[[ EXCERPTED RECORDS, beginning ]]

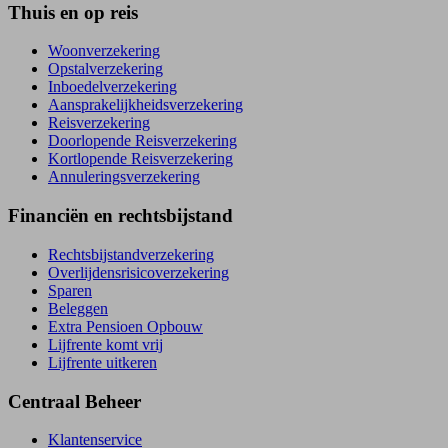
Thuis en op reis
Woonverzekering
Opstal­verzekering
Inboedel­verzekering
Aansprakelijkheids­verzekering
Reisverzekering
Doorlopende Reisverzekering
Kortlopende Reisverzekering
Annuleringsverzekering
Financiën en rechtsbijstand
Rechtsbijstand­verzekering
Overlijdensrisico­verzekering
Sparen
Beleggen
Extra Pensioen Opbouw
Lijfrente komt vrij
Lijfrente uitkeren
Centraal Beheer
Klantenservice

[[ EXCERPTED RECORDS, end ]]
[[ EXCERPTED RECORDS, beginning ]]

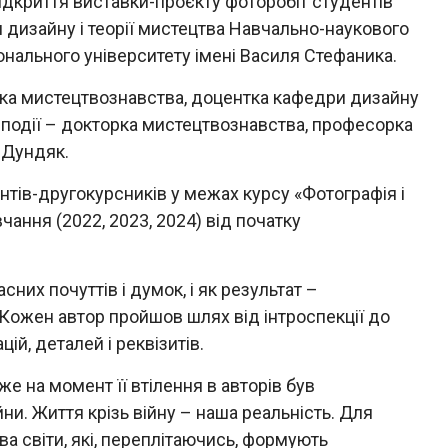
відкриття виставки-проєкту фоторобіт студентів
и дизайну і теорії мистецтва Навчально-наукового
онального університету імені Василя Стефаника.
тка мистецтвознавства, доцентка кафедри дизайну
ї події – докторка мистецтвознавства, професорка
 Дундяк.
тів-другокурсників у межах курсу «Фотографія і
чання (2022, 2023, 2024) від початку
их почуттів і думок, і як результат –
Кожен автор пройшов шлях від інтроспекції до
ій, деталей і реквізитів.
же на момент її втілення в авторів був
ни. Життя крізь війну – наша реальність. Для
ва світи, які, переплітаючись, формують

[[ EXCERPTED RECORDS, end ]]

* WORK REQUEST *
Report each line of the listing that contains the word "мистецтвознавства".

* TASK OUTPUT *
тка мистецтвознавства, доцентка кафедри дизайну
ї події – докторка мистецтвознавства, професорка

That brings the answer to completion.